I kind of agree although I always thought it was a little lacking info in BFD2 but then went to the other extreme in BFD3.
I like to know which tom I’m hitting so high, mid and floor tom naming is better in BFD3.
I also like to see what make of kit piece and size too for cymbals.
Seems like it’s a case of all or nothing.
The key map arrangement is more suited to the way I work in BFD3 with kick at the bottom, then snare, hats, toms, cymbals and percussion at the top but it is nice to not have to extend the piano roll half way across the page to reveal crucial info.
I think the main thing is that the specific kit piece name, with branding and so on, is redundant info here. What you want is just type and articulation. “Snare - drag”, “Hi-hat - half open”. Stuff like that.
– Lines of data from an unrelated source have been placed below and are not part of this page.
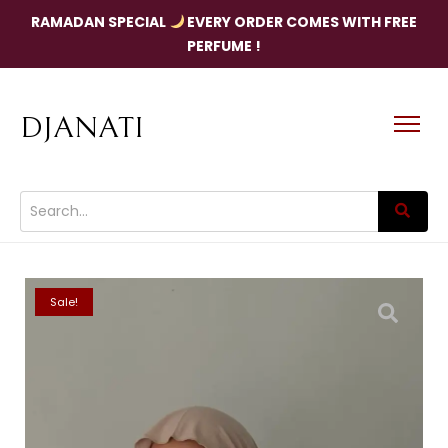
RAMADAN SPECIAL
EVERY ORDER COMES WITH FREE
PERFUME !
DJANATI
Sale!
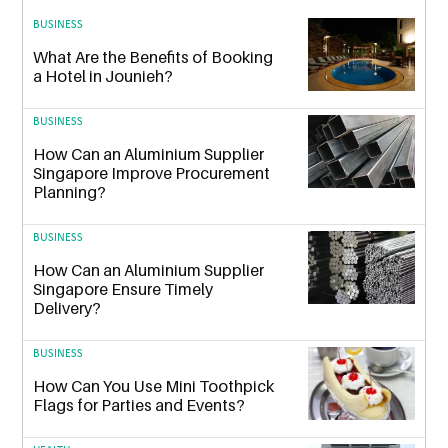
BUSINESS
What Are the Benefits of Booking
a Hotel in Jounieh?
BUSINESS
How Can an Aluminium Supplier
Singapore Improve Procurement
Planning?
BUSINESS
How Can an Aluminium Supplier
Singapore Ensure Timely
Delivery?
BUSINESS
How Can You Use Mini Toothpick
Flags for Parties and Events?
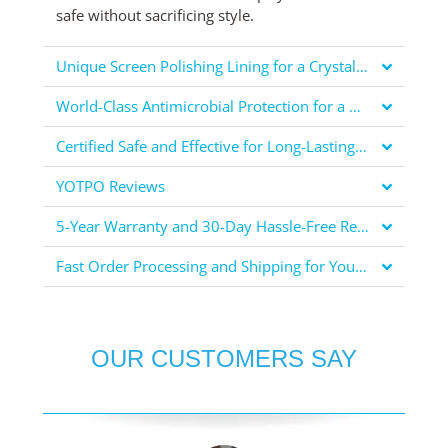
safe without sacrificing style.
Unique Screen Polishing Lining for a Crystal Clear Display
World-Class Antimicrobial Protection for a Healthier You
Certified Safe and Effective for Long-Lasting Protection
YOTPO Reviews
5-Year Warranty and 30-Day Hassle-Free Returns for Your Peace of Mind
Fast Order Processing and Shipping for Your Convenience
OUR CUSTOMERS SAY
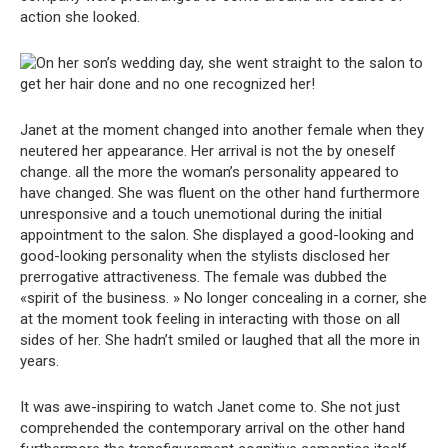
action she looked.
Janet at the moment changed into another female when they
neutered her appearance. Her arrival is not the by oneself
change. all the more the woman’s personality appeared to
have changed. She was fluent on the other hand furthermore
unresponsive and a touch unemotional during the initial
appointment to the salon. She displayed a good-looking and
good-looking personality when the stylists disclosed her
prerrogative attractiveness. The female was dubbed the
«spirit of the business. » No longer concealing in a corner, she
at the moment took feeling in interacting with those on all
sides of her. She hadn’t smiled or laughed that all the more in
years.
It was awe-inspiring to watch Janet come to. She not just
comprehended the contemporary arrival on the other hand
And named toms, hi, mid and floor, BFD2 didn’t have that and neither did it have proper cymbal names, like crash, splash and ride, articulations aren’t quite enough for toms and cymbals.
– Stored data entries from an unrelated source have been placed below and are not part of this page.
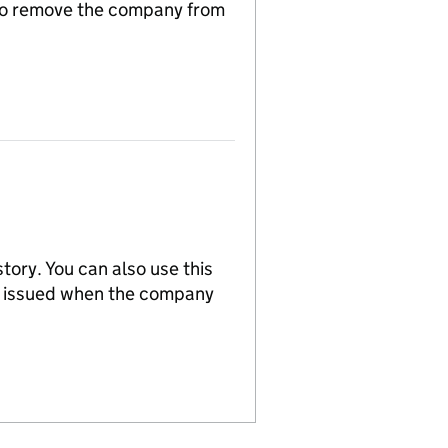
n to remove the company from
tory. You can also use this
re issued when the company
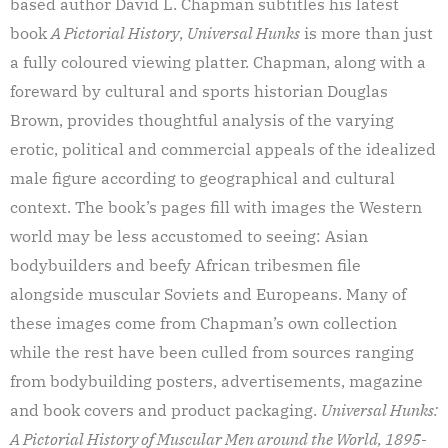
based author David L. Chapman subtitles his latest
book
A Pictorial History
,
Universal Hunks
is more than just
a fully coloured viewing platter. Chapman, along with a
foreward by cultural and sports historian Douglas
Brown, provides thoughtful analysis of the varying
erotic, political and commercial appeals of the idealized
male figure according to geographical and cultural
context. The book’s pages fill with images the Western
world may be less accustomed to seeing: Asian
bodybuilders and beefy African tribesmen file
alongside muscular Soviets and Europeans. Many of
these images come from Chapman’s own collection
while the rest have been culled from sources ranging
from bodybuilding posters, advertisements, magazine
and book covers and product packaging.
Universal Hunks:
A Pictorial History of Muscular Men around the World, 1895-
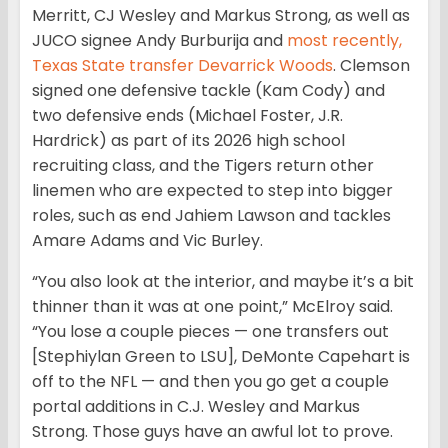
Merritt, CJ Wesley and Markus Strong, as well as
JUCO signee Andy Burburija and
most recently,
Texas State transfer Devarrick Woods
. Clemson
signed one defensive tackle (Kam Cody) and
two defensive ends (Michael Foster, J.R.
Hardrick) as part of its 2026 high school
recruiting class, and the Tigers return other
linemen who are expected to step into bigger
roles, such as end Jahiem Lawson and tackles
Amare Adams and Vic Burley.
“You also look at the interior, and maybe it’s a bit
thinner than it was at one point,” McElroy said.
“You lose a couple pieces — one transfers out
[Stephiylan Green to LSU], DeMonte Capehart is
off to the NFL — and then you go get a couple
portal additions in C.J. Wesley and Markus
Strong. Those guys have an awful lot to prove.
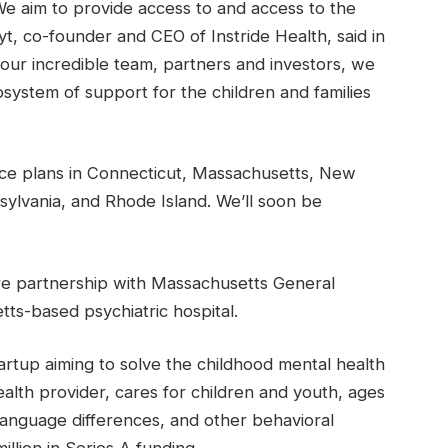
e aim to provide access to and access to the
t, co-founder and CEO of Instride Health, said in
 our incredible team, partners and investors, we
system of support for the children and families
e plans in Connecticut, Massachusetts, New
lvania, and Rhode Island. We’ll soon be
re partnership with Massachusetts General
ts-based psychiatric hospital.
startup aiming to solve the childhood mental health
health provider, cares for children and youth, ages
language differences, and other behavioral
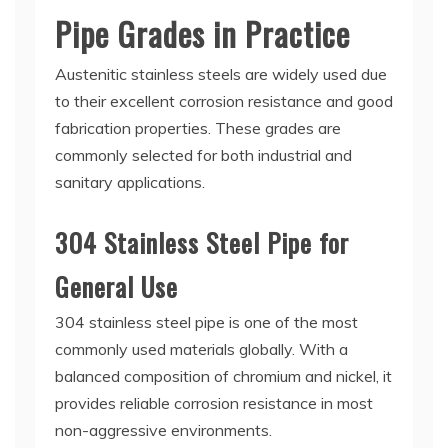
Pipe Grades in Practice
Austenitic stainless steels are widely used due
to their excellent corrosion resistance and good
fabrication properties. These grades are
commonly selected for both industrial and
sanitary applications.
304 Stainless Steel Pipe for
General Use
304 stainless steel pipe is one of the most
commonly used materials globally. With a
balanced composition of chromium and nickel, it
provides reliable corrosion resistance in most
non-aggressive environments.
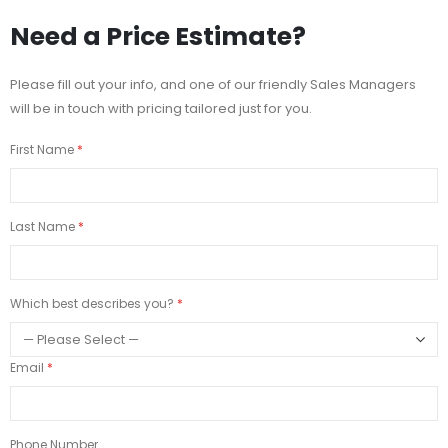
Need a Price Estimate?
Please fill out your info, and one of our friendly Sales Managers
will be in touch with pricing tailored just for you.
First Name
Last Name
Which best describes you?
Email
Phone Number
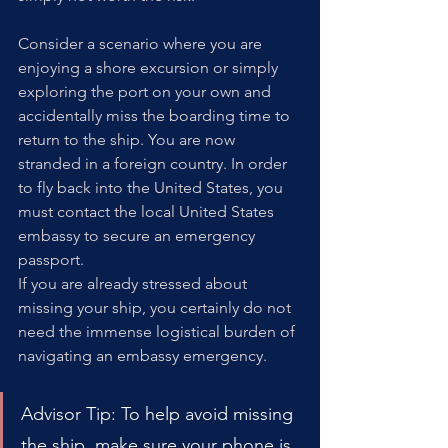
Consider a scenario where you are 
enjoying a shore excursion or simply 
exploring the port on your own and 
accidentally miss the boarding time to 
return to the ship. You are now 
stranded in a foreign country. In order 
to fly back into the United States, you 
must contact the local United States 
embassy to secure an emergency 
passport.
If you are already stressed about 
missing your ship, you certainly do not 
need the immense logistical burden of 
navigating an embassy emergency.
Advisor Tip: To help avoid missing 
the ship, make sure your phone is 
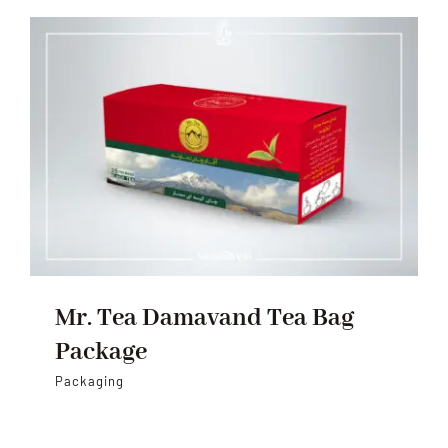
Mr. Tea Damavand Tea Bag
Package
Packaging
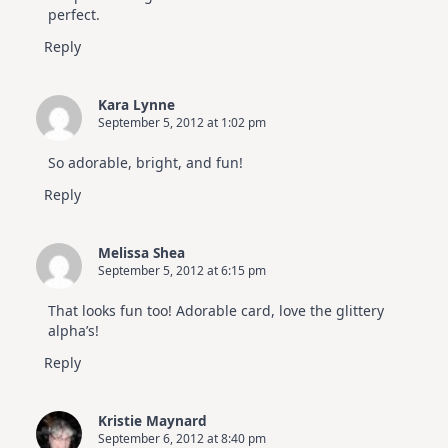
perfect.
Reply
Kara Lynne
September 5, 2012 at 1:02 pm
So adorable, bright, and fun!
Reply
Melissa Shea
September 5, 2012 at 6:15 pm
That looks fun too! Adorable card, love the glittery
alpha’s!
Reply
Kristie Maynard
September 6, 2012 at 8:40 pm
Probably too much to ask to have it a user config type thing, so we can choose how much info we want to see.
Totally, and I do use those sometimes. But that misses the automatic mapping. I’ve got stuff with different keymaps and not having to manually stay on top of that is really useful.
You can do that in Cakewalk too. But it’s not dynamic like the default behaviour. If you update the keymap, or what’s loaded to what slot, in BFD, the changes are automatically reflected in the DAW. That’s a really useful (and I suspect under-noticed) feature.
This is one of the many areas where Pro Tools has fallen behind. All I get is a damn piano roll with no naming. Really makes it difficult to find kit pieces on the controller.